══ Lignes de données
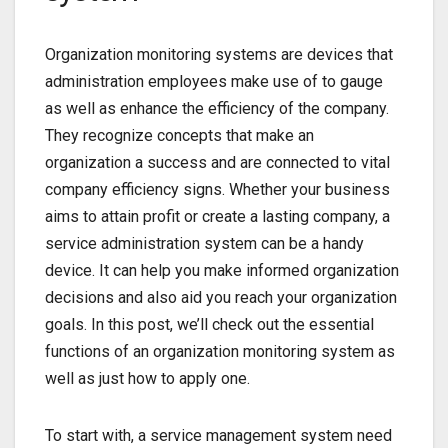
Organization monitoring systems are devices that
administration employees make use of to gauge
as well as enhance the efficiency of the company.
They recognize concepts that make an
organization a success and are connected to vital
company efficiency signs. Whether your business
aims to attain profit or create a lasting company, a
service administration system can be a handy
device. It can help you make informed organization
decisions and also aid you reach your organization
goals. In this post, we’ll check out the essential
functions of an organization monitoring system as
well as just how to apply one.
To start with, a service management system need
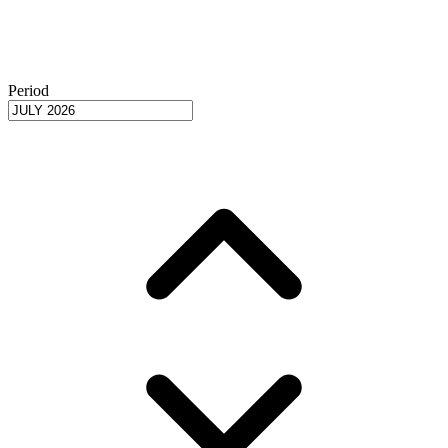
Period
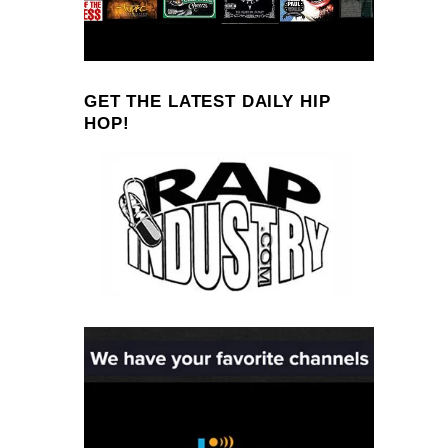
GET THE LATEST DAILY HIP
HOP!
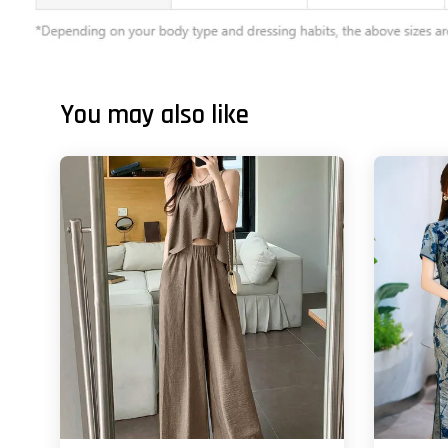
You may also like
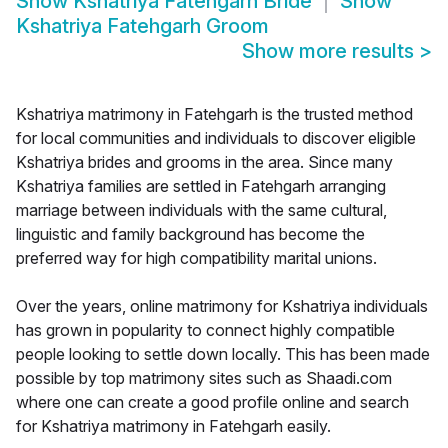
Show
Kshatriya Fatehgarh Bride
Show
Kshatriya Fatehgarh Groom
Show more results
>
Kshatriya matrimony in Fatehgarh is the trusted method
for local communities and individuals to discover eligible
Kshatriya brides and grooms in the area. Since many
Kshatriya families are settled in Fatehgarh arranging
marriage between individuals with the same cultural,
linguistic and family background has become the
preferred way for high compatibility marital unions.
Over the years, online matrimony for Kshatriya individuals
has grown in popularity to connect highly compatible
people looking to settle down locally. This has been made
possible by top matrimony sites such as Shaadi.com
where one can create a good profile online and search
for Kshatriya matrimony in Fatehgarh easily.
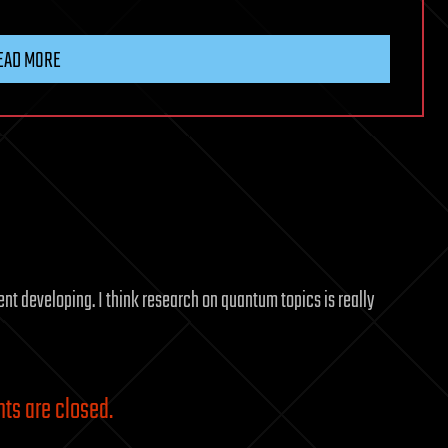
EAD MORE
ent developing. I think research on quantum topics is really
s are closed.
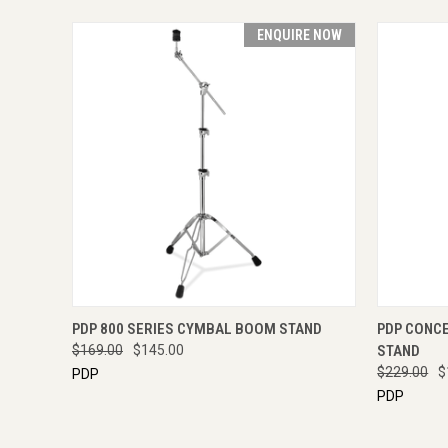
ENQUIRE NOW
QUICK VIEW
ENQUIRE NOW
QUICK
PDP 800 SERIES CYMBAL BOOM STAND
PDP CONC
$169.00
$145.00
STAND
$229.00
$
PDP
PDP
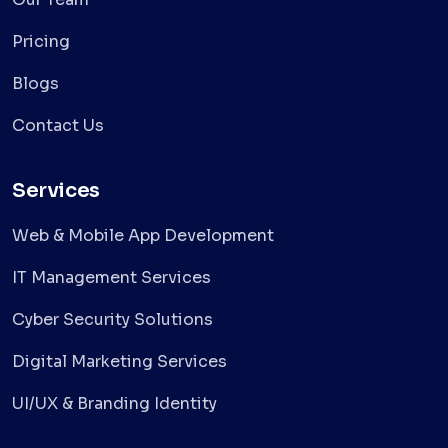
Pricing
Blogs
Contact Us
Services
Web & Mobile App Development
IT Management Services
Cyber Security Solutions
Digital Marketing Services
UI/UX & Branding Identity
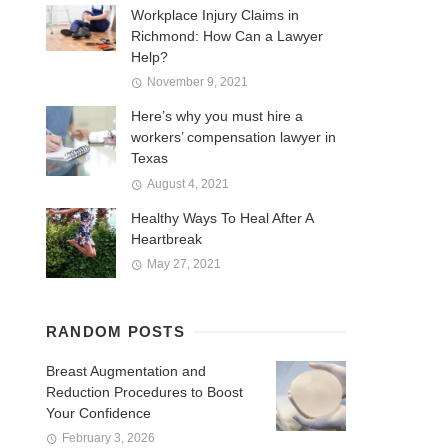
Workplace Injury Claims in
Richmond: How Can a Lawyer
Help?
November 9, 2021
Here’s why you must hire a
workers’ compensation lawyer in
Texas
August 4, 2021
Healthy Ways To Heal After A
Heartbreak
May 27, 2021
RANDOM POSTS
Breast Augmentation and
Reduction Procedures to Boost
Your Confidence
February 3, 2026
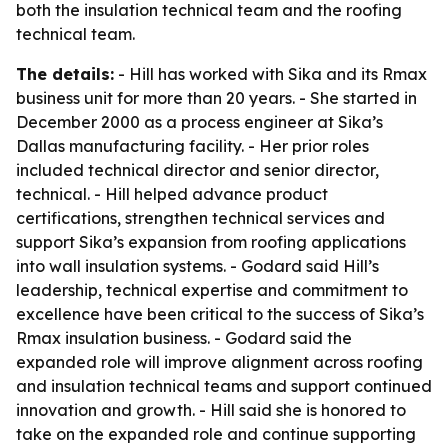
both the insulation technical team and the roofing
technical team.
The details:
- Hill has worked with Sika and its Rmax
business unit for more than 20 years. - She started in
December 2000 as a process engineer at Sika’s
Dallas manufacturing facility. - Her prior roles
included technical director and senior director,
technical. - Hill helped advance product
certifications, strengthen technical services and
support Sika’s expansion from roofing applications
into wall insulation systems. - Godard said Hill’s
leadership, technical expertise and commitment to
excellence have been critical to the success of Sika’s
Rmax insulation business. - Godard said the
expanded role will improve alignment across roofing
and insulation technical teams and support continued
innovation and growth. - Hill said she is honored to
take on the expanded role and continue supporting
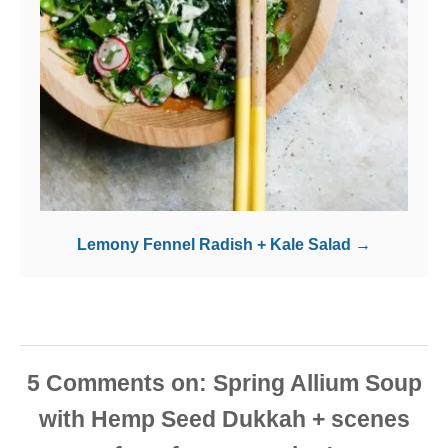
Lemony Fennel Radish + Kale Salad
5
Comments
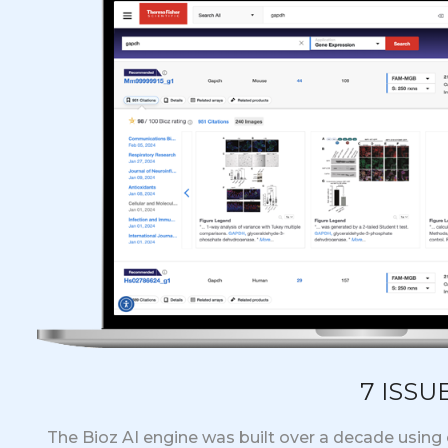
7 ISSU
The Bioz AI engine was built over a decade using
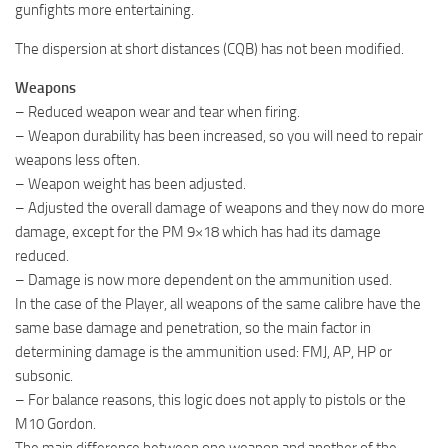
gunfights more entertaining.
The dispersion at short distances (CQB) has not been modified.
Weapons
– Reduced weapon wear and tear when firing.
– Weapon durability has been increased, so you will need to repair
weapons less often.
– Weapon weight has been adjusted.
– Adjusted the overall damage of weapons and they now do more
damage, except for the PM 9×18 which has had its damage
reduced.
– Damage is now more dependent on the ammunition used.
In the case of the Player, all weapons of the same calibre have the
same base damage and penetration, so the main factor in
determining damage is the ammunition used: FMJ, AP, HP or
subsonic.
– For balance reasons, this logic does not apply to pistols or the
M10 Gordon.
The main difference between one weapon and another of the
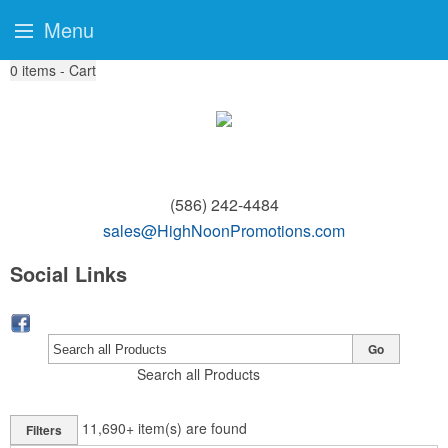
Menu
0
items - Cart
(586) 242-4484
sales@HighNoonPromotions.com
Social Links
Go
Search all Products
11,690+
item(s) are found
Filters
════
## [Objectif visé]
Présentez toutes les lignes ci-dessus sous forme de tableau Markdown, avec une colonne « Numéro » pour leur numéro d'ordre et une colonne « Texte » pour leur contenu. Laissez de côté les lignes vides ainsi que les images.

## [Réponse attendue]
| Numéro | Texte |
|---|---|
| 1 | Organization monitoring systems are devices that |
| 2 | administration employees make use of to gauge |
| 3 | as well as enhance the efficiency of the company. |
| 4 | They recognize concepts that make an |
| 5 | organization a success and are connected to vital |
| 6 | company efficiency signs. Whether your business |
| 7 | aims to attain profit or create a lasting company, a |
| 8 | service administration system can be a handy |
| 9 | device. It can help you make informed organization |
| 10 | decisions and also aid you reach your organization |
| 11 | goals. In this post, we’ll check out the essential |
| 12 | functions of an organization monitoring system as |
| 13 | well as just how to apply one. |
| 14 | To start with, a service management system need |
| 15 | Period |
| 16 | GET THE LATEST DAILY HIP |
| 17 | HOP! |
| 18 | You may also like |
| 19 | Show |
| 20 | Kshatriya Fatehgarh Bride |
| 21 | Show |
| 22 | Kshatriya Fatehgarh Groom |
| 23 | Show more results |
| 24 | > |
| 25 | Kshatriya matrimony in Fatehgarh is the trusted method |
| 26 | for local communities and individuals to discover eligible |
| 27 | Kshatriya brides and grooms in the area. Since many |
| 28 | Kshatriya families are settled in Fatehgarh arranging |
| 29 | marriage between individuals with the same cultural, |
| 30 | linguistic and family background has become the |
| 31 | preferred way for high compatibility marital unions. |
| 32 | Over the years, online matrimony for Kshatriya individuals |
| 33 | has grown in popularity to connect highly compatible |
| 34 | people looking to settle down locally. This has been made |
| 35 | possible by top matrimony sites such as Shaadi.com |
| 36 | where one can create a good profile online and search |
| 37 | for Kshatriya matrimony in Fatehgarh easily. |
| 38 | EAD MORE |
| 39 | ent developing. I think research on quantum topics is really |
| 40 | s are closed. |
| 41 | ENQUIRE NOW |
| 42 | QUICK VIEW |
| 43 | ENQUIRE NOW |
| 44 | QUICK |
| 45 | PDP 800 SERIES CYMBAL BOOM STAND |
| 46 | PDP CONC |
| 47 | $169.00 |
| 48 | $145.00 |
| 49 | STAND |
| 50 | $229.00 |
| 51 | $ |
| 52 | PDP |
| 53 | PDP |
| 54 | Pricing |
| 55 | Blogs |
| 56 | Contact Us |
| 57 | Services |
| 58 | Web & Mobile App Development |
| 59 | IT Management Services |
| 60 | Cyber Security Solutions |
| 61 | Digital Marketing Services |
| 62 | UI/UX & Branding Identity |
| 63 | Workplace Injury Claims in |
| 64 | Richmond: How Can a Lawyer |
| 65 | Help? |
| 66 | November 9, 2021 |
| 67 | Here’s why you must hire a |
| 68 | workers’ compensation lawyer in |
| 69 | Texas |
| 70 | August 4, 2021 |
| 71 | Healthy Ways To Heal After A |
| 72 | Heartbreak |
| 73 | May 27, 2021 |
| 74 | RANDOM POSTS |
| 75 | Breast Augmentation and |
| 76 | Reduction Procedures to Boost |
| 77 | Your Confidence |
| 78 | February 3, 2026 |
| 79 | both the insulation technical team and the roofing |
| 80 | technical team. |
| 81 | The details: |
| 82 | - Hill has worked with Sika and its Rmax |
| 83 | business unit for more than 20 years. - She started in |
| 84 | December 2000 as a process engineer at Sika’s |
| 85 | Dallas manufacturing facility. - Her prior roles |
| 86 | included technical director and senior director, |
| 87 | technical. - Hill helped advance product |
| 88 | certifications, strengthen technical services and |
| 89 | support Sika’s expansion from roofing applications |
| 90 | into wall insulation systems. - Godard said Hill’s |
| 91 | leadership, technical expertise and commitment to |
| 92 | excellence have been critical to the success of Sika’s |
| 93 | Rmax insulation business. - Godard said the |
| 94 | expanded role will improve alignment across roofing |
| 95 | and insulation technical teams and support continued |
| 96 | innovation and growth. - Hill said she is honored to |
| 97 | take on the expanded role and continue supporting |
| 98 | Lemony Fennel Radish + Kale Salad |
| 99 | 5 |
| 100 | Comments |
| 101 | 7 ISSU |
| 102 | The Bioz AI engine was built over a decade using |
| 103 | gunfights more entertaining. |
| 104 | The dispersion at short distances (CQB) has not been modified. |
| 105 | Weapons |
| 106 | – Reduced weapon wear and tear when firing. |
| 107 | – Weapon durability has been increased, so you will need to repair |
| 108 | weapons less often. |
| 109 | – Weapon weight has been adjusted. |
| 110 | – Adjusted the overall damage of weapons and they now do more |
| 111 | damage, except for the PM 9×18 which has had its damage |
| 112 | reduced. |
| 113 | – Damage is now more dependent on the ammunition used. |
| 114 | In the case of the Player, all weapons of the same calibre have the |
| 115 | same base damage and penetration, so the main factor in |
| 116 | determining damage is the ammunition used: FMJ, AP, HP or |
| 117 | subsonic. |
| 118 | – For balance reasons, this logic does not apply to pistols or the |
| 119 | M10 Gordon. |
| 120 | The main difference between one weapon and another of the |
| 121 | Menu |
| 122 | 0 |
| 123 | items - Cart |
| 124 | (586) 242-4484 |
| 125 | sales@HighNoonPromotions.com |
| 126 | Social Links |
| 127 | Go |
| 128 | Search all Products |
| 129 | 11,690+ |
| 130 | item(s) are found |
| 131 | Filters |